Monday 13 July 2015

My Favourite Scene: Carry On Cowboy

I have been running a series of blogs which focus on my favourite scenes in each of the thirty original Carry On films made between 1958 and 1978. It's quite a hard task I have set myself, both in terms of picking one scene from the best of the best but also being able to pick a good scene from the worst of the worst!

Today I'm giving myself an easy one. I love Carry On Cowboy. It features some terrific performances from many of the best Carry On regulars, in particular from Sid James, Jim Dale, Charles Hawtrey and Joan Sims. It also introduces us to several wonderful new additions to the Carry On cast, in Peter Butterworth, Bernard Bresslaw and Angela Douglas.

I think Joan Sims enjoys one of the finest roles in her Carry On career in Cowboy. As Belle, owner of the local saloon, she's a glamorous, gun-toting, no nonsense southern gal! Joan also looks fantastic throughout in a series of glorious period costumes. Her hair and make up are superb and as usual her accent is terrific. She is powerful, dynamic and oozes sex appeal.

Which brings me to my favourite scene in the film. It simply has to be Joan's first entrance as Belle. Sid James' Rumpo Kid has just made a shocking entrance into Stodge City and while trying to order a whisky at the bar, a shot rings out, taking the glass out of Rumpo's hand. While the rest of the local men cower and hide from Sid, Joan's character takes him on! Joan slinks down a long staircase in a skintight black gown and looks every inch the star. 

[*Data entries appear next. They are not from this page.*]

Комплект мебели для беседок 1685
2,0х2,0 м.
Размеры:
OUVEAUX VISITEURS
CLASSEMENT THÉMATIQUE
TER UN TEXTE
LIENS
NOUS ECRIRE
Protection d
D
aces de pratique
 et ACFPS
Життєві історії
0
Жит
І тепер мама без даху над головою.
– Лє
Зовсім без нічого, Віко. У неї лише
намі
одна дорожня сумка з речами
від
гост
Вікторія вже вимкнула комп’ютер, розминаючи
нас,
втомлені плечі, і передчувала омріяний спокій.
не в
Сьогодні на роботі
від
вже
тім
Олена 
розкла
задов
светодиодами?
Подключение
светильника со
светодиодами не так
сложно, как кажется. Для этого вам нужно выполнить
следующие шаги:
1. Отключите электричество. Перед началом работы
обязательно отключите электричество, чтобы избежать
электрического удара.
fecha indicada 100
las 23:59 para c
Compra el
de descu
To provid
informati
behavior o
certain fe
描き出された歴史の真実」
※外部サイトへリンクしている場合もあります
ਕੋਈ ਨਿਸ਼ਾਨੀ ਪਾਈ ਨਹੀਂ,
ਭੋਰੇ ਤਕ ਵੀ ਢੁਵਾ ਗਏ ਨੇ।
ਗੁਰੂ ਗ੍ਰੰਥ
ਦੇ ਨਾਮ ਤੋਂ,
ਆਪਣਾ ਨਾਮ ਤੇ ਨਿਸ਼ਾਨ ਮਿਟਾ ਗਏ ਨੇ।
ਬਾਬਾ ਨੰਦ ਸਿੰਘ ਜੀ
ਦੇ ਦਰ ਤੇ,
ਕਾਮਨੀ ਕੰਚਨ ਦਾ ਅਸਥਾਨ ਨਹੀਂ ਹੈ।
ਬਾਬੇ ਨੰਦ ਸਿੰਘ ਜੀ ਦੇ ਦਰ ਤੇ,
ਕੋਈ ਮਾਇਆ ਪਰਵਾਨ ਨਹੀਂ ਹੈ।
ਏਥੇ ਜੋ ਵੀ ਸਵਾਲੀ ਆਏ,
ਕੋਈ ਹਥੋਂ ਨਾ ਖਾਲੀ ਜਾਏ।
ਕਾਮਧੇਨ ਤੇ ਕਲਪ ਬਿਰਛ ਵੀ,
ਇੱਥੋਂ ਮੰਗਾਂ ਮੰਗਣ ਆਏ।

She then engages in some classic Carry On dialogue with Sid James, which culminates in the brilliant line: "My, but you've got a big one! ... I'm from Texas Ma'am, we've all got big one's down there!" This was probably the first time Sid and Joan were partnered directly together in a Carry On and it was immediately clear that a superb on screen partnership was born. They would go on to work opposite each other in many more films in the series and were always a high point.

While many of Joan's later roles were less than glamorous - shrewish wives and nagging mother in laws - in Carry On Cowboy she is given the chance to be a sassy, stunning and sensuous woman on the big screen. Joan clearly gives it her all and you can understand why. I love it.